It’s hard to believe that this is Haley Tanner’s first novel. The ease with which she grabs the reader’s attention right from the get-go, right from the dedication in fact, is rarely the stuff of young debut authors ... Emotions rule this novel, but in a good way. There were many times when the emotions expressed proved so overwhelming that one simply had to close the book and push it away for a while ... A certain feeling of dread never quite leaves the reader, who turns each new page with the fear that something enormously tragic is about to happen to poor Lena.
Whimsical love stories are tough to pull off. But as in the film Eternal Sunshine of the Spotless Mind, vibrant characters, believable romance and dark undertones make for a moving tale. The book’s contrast between childhood fantasy and the grim world outside tamps down the cutesiness. It helps that Ms. Tanner is such a strong storyteller, and her distinctive voice — winsome without being dopey — engulfs you immediately ... There are two love stories in this book: the one between the boy and the girl, and the one between the mother and the son. Each relationship jostles for space in a crowded Brighton Beach apartment ... Ms. Tanner reserves the abracadabra for Vaclav’s routines. She shows what love can do and also what it cannot.
Tanner writes in third person, in the fractured language of a Russian coming to English as a second language. In a lesser writer’s hands, this tactic would be profoundly annoying, but Tanner ably utilizes the narrative to illuminate her characters ... If Tanner falls down anywhere, it's in her rendition of Vaclav, who is almost too good to be true ... Lena is far and away the book’s most complex character, the axis which everyone else spins round ... If Vaclav and Lena doesn’t bowl you over with depth and complexity, it will win you over with the purity of its intent, its evocation of what for many readers is a foreign milieu, and its fervent belief in the possibility of happy endings.
Though Tanner’s efforts both to unlock the door of Lena’s past and to make way for a happy ending combine for a deus ex machina effect, she describes Lena’s trauma well ... Elsewhere, Tanner’s prose tries unsuccessfully to capture both precociousness and halting English.
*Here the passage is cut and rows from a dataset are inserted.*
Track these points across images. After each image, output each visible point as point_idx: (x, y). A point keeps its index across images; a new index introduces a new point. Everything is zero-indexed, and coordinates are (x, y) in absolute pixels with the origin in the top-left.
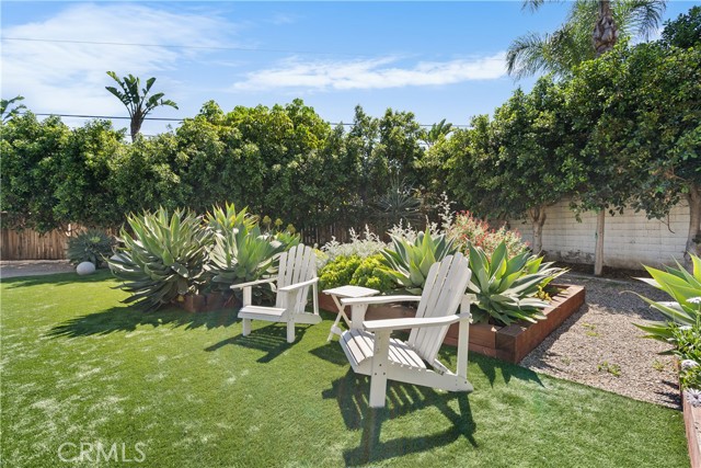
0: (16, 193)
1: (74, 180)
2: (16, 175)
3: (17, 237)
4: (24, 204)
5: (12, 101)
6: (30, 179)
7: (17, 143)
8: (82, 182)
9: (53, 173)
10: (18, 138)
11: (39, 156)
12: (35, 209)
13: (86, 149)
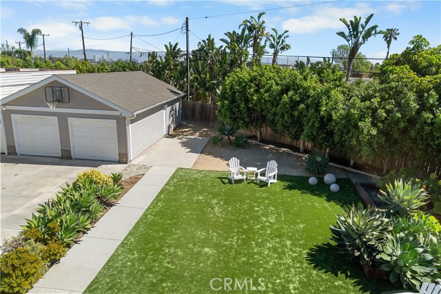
0: (286, 122)
2: (287, 113)
6: (292, 116)
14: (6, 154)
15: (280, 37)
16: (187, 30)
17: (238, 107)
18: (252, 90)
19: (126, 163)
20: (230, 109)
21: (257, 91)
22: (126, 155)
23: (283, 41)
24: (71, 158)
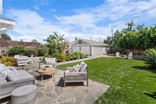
0: (138, 44)
1: (148, 40)
2: (139, 41)
3: (140, 51)
4: (140, 45)
5: (142, 25)
6: (141, 41)
7: (139, 35)
8: (149, 41)
9: (144, 39)
10: (139, 34)
11: (143, 36)
12: (141, 46)
13: (151, 34)
15: (141, 26)
16: (112, 31)
19: (91, 56)
23: (142, 27)
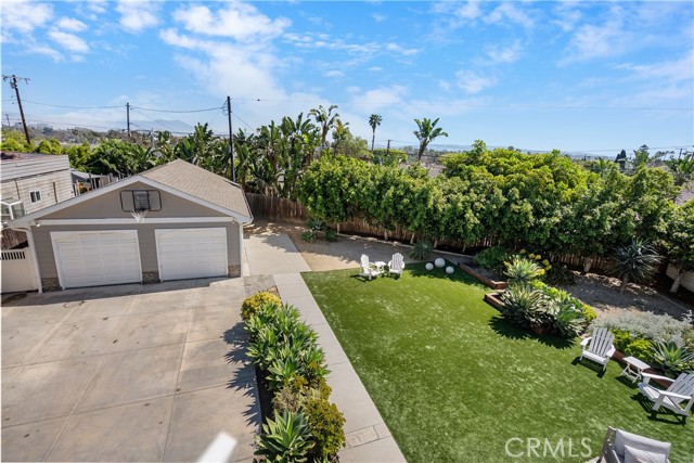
14: (40, 291)
16: (230, 112)
17: (333, 201)
18: (346, 184)
19: (239, 276)
20: (324, 205)
21: (351, 185)
22: (239, 267)
24: (159, 281)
Why is it that pint-size protagonists must charm their grown-up readers with a prodigious vocabulary? ... Still, we come to believe in Vaclav’s determination and Lena’s longing ... When the magic enchants, we can ignore the machinery protruding from behind the curtain.
Vaclav and Lena, captures the slow, methodical thought processes of young children, the awkward diction of non-English speaking immigrants, and the hearts of its readers with a tale of unconditional love; of attachment, separation, and reunion; and of trauma and healing ... There appears a seeming dumbing down with the excessive repetition that is more like young adult than adult fiction.
...this is a love story, and these two keep faith over the years, with each building an emotional shrine to their relationship until a reconnection years later proves to be magnetic, stormy, and revelatory. If the final reveal doesn't live up to the emotional crescendo that's been building throughout the novel, readers will nevertheless be more than taken by the one-of-a-kind relationship between two magnificent characters.
The author captures the subculture of the Russian émigré subculture in New York with verve and realism but infuses her two leads with such innocence and zeal that they become impossibly charismatic by the story’s end ... These two graceful creatures must find some space between all their secrets in order to find happiness, alone or apart ... A terrific, enlightened debut that captures the fervor that hides in naïveté.